In spec terms, the syntax for data: URIs is originally given in https://tools.ietf.org/html/rfc2397#section-3 as follows:

       dataurl    := "data:" [ mediatype ] [ ";base64" ] "," data
       mediatype  := [ type "/" subtype ] *( ";" parameter )
       data       := *urlchar

and "urlchar" is claimed to come from https://tools.ietf.org/html/rfc2396 but that RFC doesn't actually define that production.  Looks like there's an erratum at https://www.rfc-editor.org/errata/eid2045 that says this should actually be:

       data       := *uric

which in RFC2396 is defined as:

      uric          = reserved | unreserved | escaped
      reserved    = ";" | "/" | "?" | ":" | "@" | "&" | "=" | "+" |
                    "$" | ","
      unreserved  = alphanum | mark
      alphanum = alpha | digit
      mark        = "-" | "_" | "." | "!" | "~" | "*" | "'" | "(" | ")"
      escaped     = "%" hex hex
      hex         = digit | "A" | "B" | "C" | "D" | "E" | "F" |
                            "a" | "b" | "c" | "d" | "e" | "f"

I left out alpha and digit, which are [a-zA-Z0-9].  The upshot of all this is that whitespace is not valid in a data: URI, so if it's in there at all we're now in error-recovery mode.

There's an attempt at https://simonsapin.github.io/data-urls/ to address some of the ambiguities of RFC 2397, but it doesn't seem to include this bit.

I'd guess that either the fetch spec or https://simonsapin.github.io/data-urls/ should describe what should happen here.

Comment 3

[Anne (:annevk)]

So the question is why Chrome and Firefox both pass the SVG test, but only Chrome passes the data:image/png,Hello World! test? Does Chrome only strip spaces for base64?

(And yeah, at some point someone should write the definitive algorithm for data URLs. I can probably have another go at it if we think it's important, but I suspect it might take a while given all the tests that would need to be written.)

Comment 4

[Simon Sapin (:SimonSapin)]

Whitespace is invalid per RFC 2396, but that RFC doesn’t say when to do with invalid inputs. (Non-ASCII characters for example are UTF-8-encoded then percent-encoded, if I remember correctly.)

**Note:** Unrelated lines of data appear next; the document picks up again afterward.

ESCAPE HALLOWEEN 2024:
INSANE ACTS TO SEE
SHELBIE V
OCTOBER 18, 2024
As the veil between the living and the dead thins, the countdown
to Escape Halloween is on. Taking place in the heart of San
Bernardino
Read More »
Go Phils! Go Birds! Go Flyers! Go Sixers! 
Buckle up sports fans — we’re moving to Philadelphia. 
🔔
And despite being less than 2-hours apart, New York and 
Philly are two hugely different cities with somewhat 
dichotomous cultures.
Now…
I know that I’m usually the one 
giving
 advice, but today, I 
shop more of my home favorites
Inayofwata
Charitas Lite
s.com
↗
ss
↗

Base 64 decoding can be thought of as an additional step after URL parsing (whether or not it’s implemented that way). I think it makes sense to ignore whitespace in the former, but not the latter. Then again, interop is often not about what makes sense…

Comment 5

[Anne (:annevk)]

When exactly does the whitespace stripping happen inside image/png? I tried to reproduce with data:image/png,X%20X, but the byte output of that is always 0x58 0x20 0x58 as far as I can tell. Is it specific to XMLHttpRequest somehow?

Comment 6

[Boris Zbarsky [:bzbarsky]]

> I tried to reproduce with data:image/png,X%20X

The whitespace stripping happens before URI unescaping.

You'd need a data: URI string with an actual whitespace in it.

Comment 7

[Anne (:annevk)]

Chrome also strips whitespace. It seems that Edge and Safari do not strip whitespace.

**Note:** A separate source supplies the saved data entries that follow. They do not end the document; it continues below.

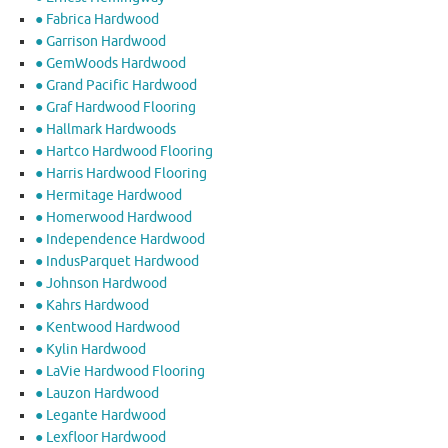
● Fabrica Hardwood
● Garrison Hardwood
● GemWoods Hardwood
● Grand Pacific Hardwood
● Graf Hardwood Flooring
● Hallmark Hardwoods
● Hartco Hardwood Flooring
● Harris Hardwood Flooring
● Hermitage Hardwood
● Homerwood Hardwood
● Independence Hardwood
● IndusParquet Hardwood
● Johnson Hardwood
● Kahrs Hardwood
● Kentwood Hardwood
● Kylin Hardwood
● LaVie Hardwood Flooring
● Lauzon Hardwood
● Legante Hardwood
● Lexfloor Hardwood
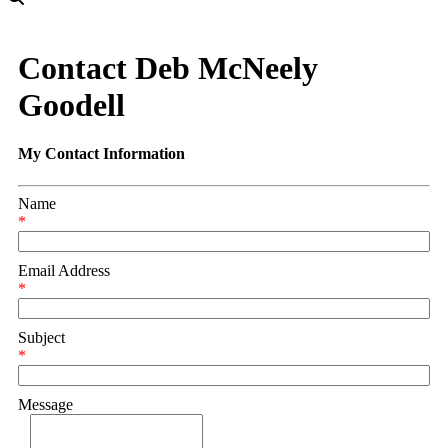
Contact Deb McNeely
Goodell
My Contact Information
Name
*
Email Address
*
Subject
*
Message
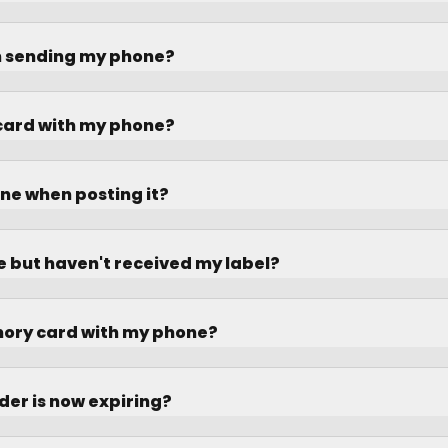
n sending my phone?
 card with my phone?
ne when posting it?
ne but haven't received my label?
mory card with my phone?
der is now expiring?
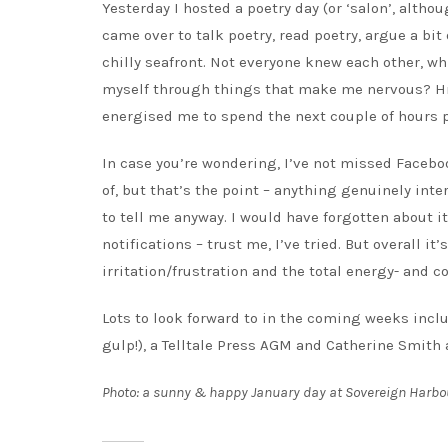
Yesterday I hosted a poetry day (or ‘salon’, althou
came over to talk poetry, read poetry, argue a bi
chilly seafront. Not everyone knew each other, wh
myself through things that make me nervous? Hmm.
energised me to spend the next couple of hours 
In case you’re wondering, I’ve not missed Faceboo
of, but that’s the point – anything genuinely inte
to tell me anyway. I would have forgotten about it
notifications – trust me, I’ve tried. But overall it
irritation/frustration and the total energy- and 
Lots to look forward to in the coming weeks incl
gulp!), a Telltale Press AGM and Catherine Smith
Photo: a sunny & happy January day at Sovereign Harbo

I think the Edge/Safari behavior is better is it doesn't rely on interpreting the MIME type to produce a byte sequence for the body.

I also tested stripping for base64. It seems only Edge and Firefox strip U+000C (FF; \f). Everyone strips U+0020. (Note that U+0009, U+000A, and U+000D are already stripped by the URL parser for all URLs.) I think what Edge and Firefox do is reasonable for base64. If we're going to strip we might as well strip all known ASCII whitespace.

https://github.com/whatwg/fetch/issues/234 is the tracking issue for a more proper specification.

Comment 8

[Anne (:annevk)]

(And as far as I can tell data URL base64 reuses the window.atob() algorithm which already discards ASCII whitespace so we wouldn't have to do anything special there.)

Comment 10

[Thomas Wisniewski [:twisniewski]]

We now basically align with the current spec as of bug 1845006 landing (with further caveats being considered in bug 1845005). I think it's safe to close this bug unless the spec needs changes.